§ **Work order**
What is needed is an exact copy of the listing, with no pictures in it.

§ **Information provided**
= = =
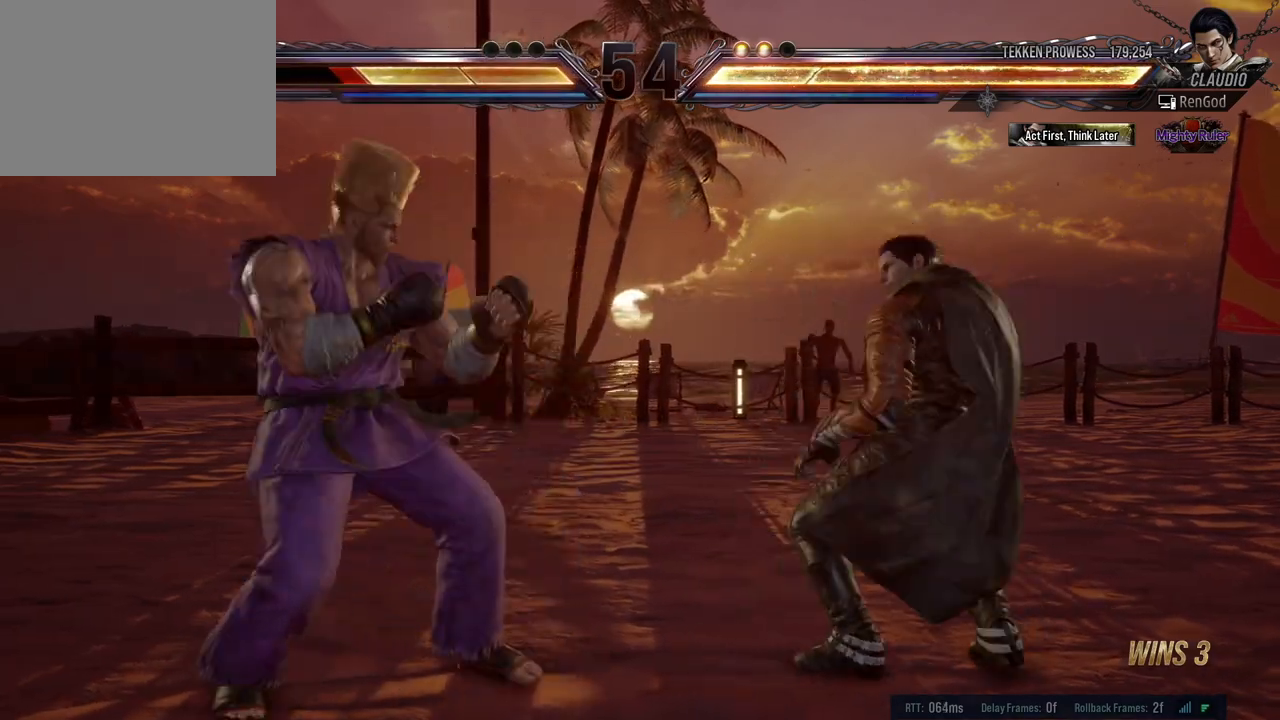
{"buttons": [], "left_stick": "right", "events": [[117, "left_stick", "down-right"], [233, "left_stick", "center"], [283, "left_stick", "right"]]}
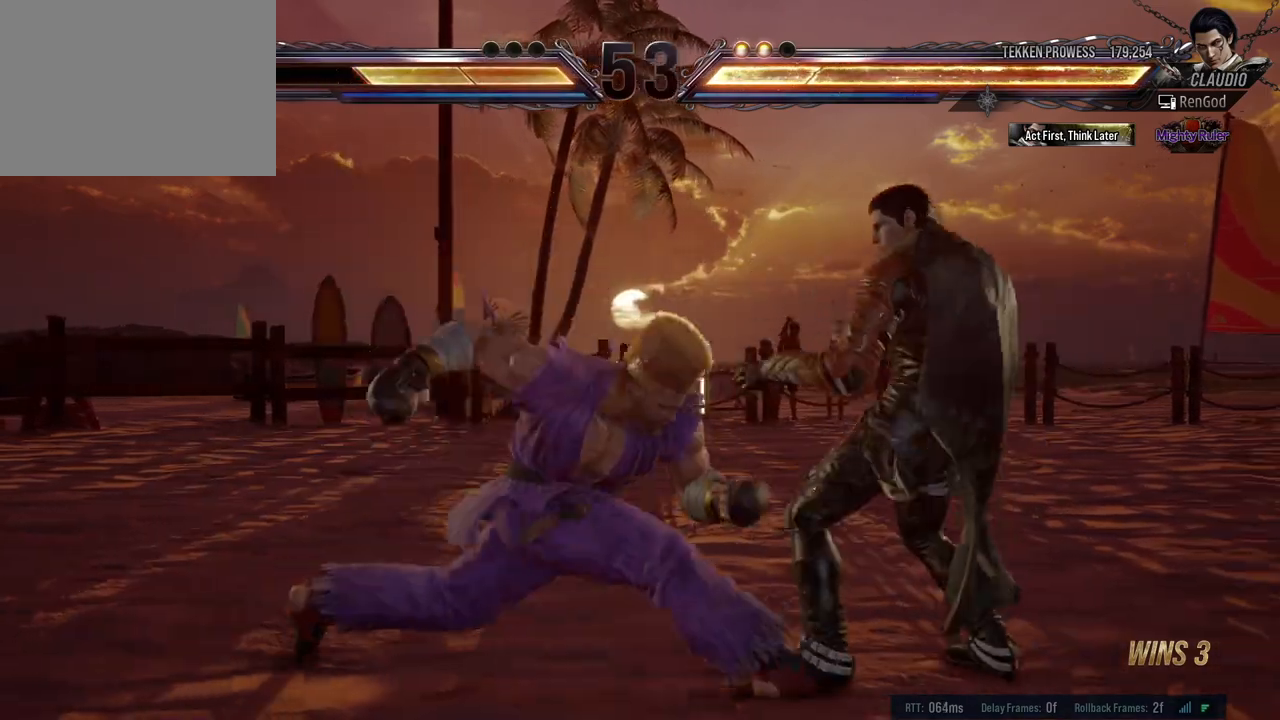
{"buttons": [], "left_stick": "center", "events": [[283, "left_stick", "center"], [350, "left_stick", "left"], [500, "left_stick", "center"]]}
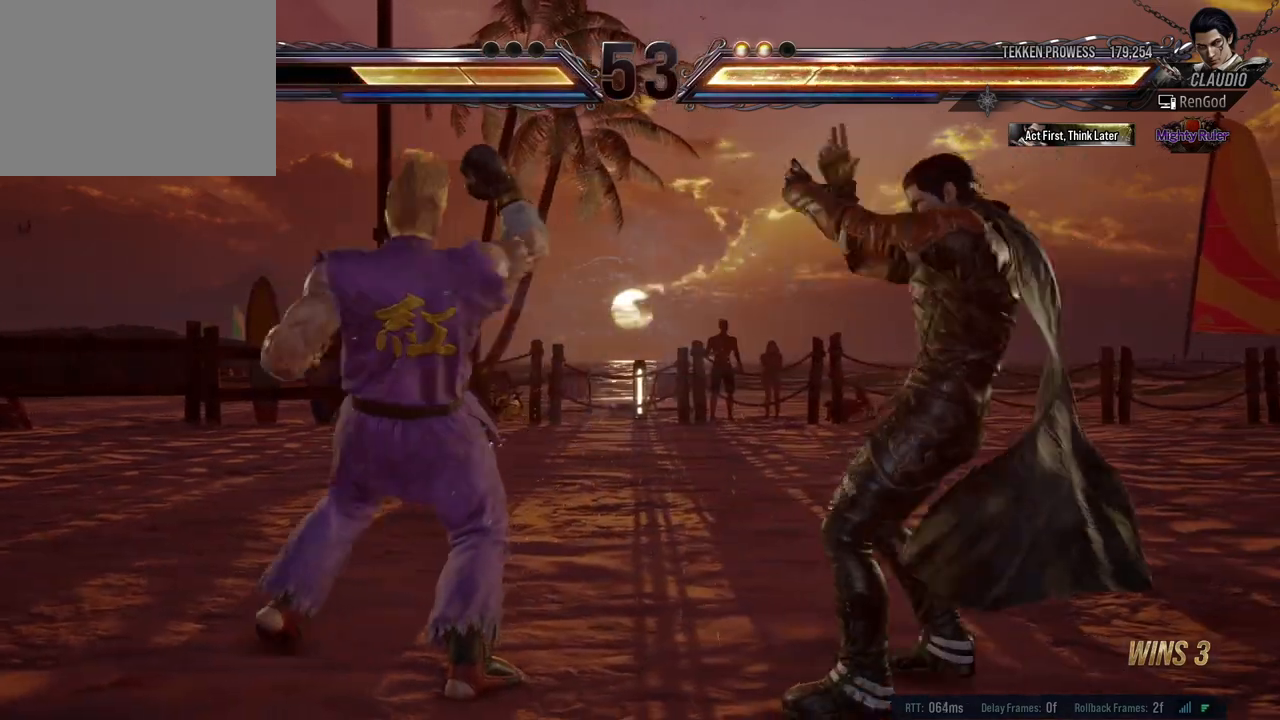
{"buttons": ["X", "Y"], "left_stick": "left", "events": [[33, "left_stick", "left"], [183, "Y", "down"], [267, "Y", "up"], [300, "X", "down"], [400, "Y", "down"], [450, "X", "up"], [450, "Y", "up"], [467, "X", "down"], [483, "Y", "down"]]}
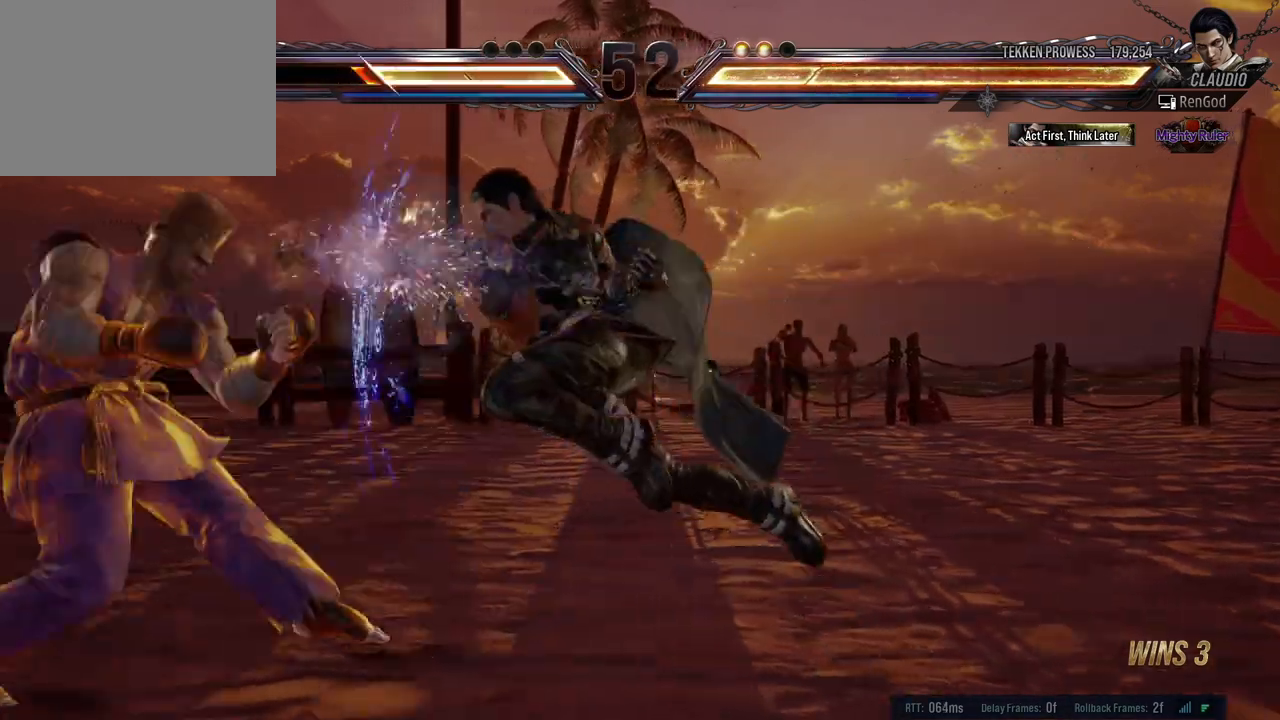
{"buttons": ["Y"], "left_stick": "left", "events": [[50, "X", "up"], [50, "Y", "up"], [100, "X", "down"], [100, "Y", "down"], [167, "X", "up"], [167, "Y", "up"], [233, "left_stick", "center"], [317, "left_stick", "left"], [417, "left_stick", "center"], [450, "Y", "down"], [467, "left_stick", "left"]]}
= = =
§ **Answer area**
{"buttons": [], "left_stick": "right", "events": [[117, "left_stick", "down-right"], [233, "left_stick", "center"], [283, "left_stick", "right"]]}
{"buttons": [], "left_stick": "center", "events": [[283, "left_stick", "center"], [350, "left_stick", "left"], [500, "left_stick", "center"]]}
{"buttons": ["X", "Y"], "left_stick": "left", "events": [[33, "left_stick", "left"], [183, "Y", "down"], [267, "Y", "up"], [300, "X", "down"], [400, "Y", "down"], [450, "X", "up"], [450, "Y", "up"], [467, "X", "down"], [483, "Y", "down"]]}
{"buttons": ["Y"], "left_stick": "left", "events": [[50, "X", "up"], [50, "Y", "up"], [100, "X", "down"], [100, "Y", "down"], [167, "X", "up"], [167, "Y", "up"], [233, "left_stick", "center"], [317, "left_stick", "left"], [417, "left_stick", "center"], [450, "Y", "down"], [467, "left_stick", "left"]]}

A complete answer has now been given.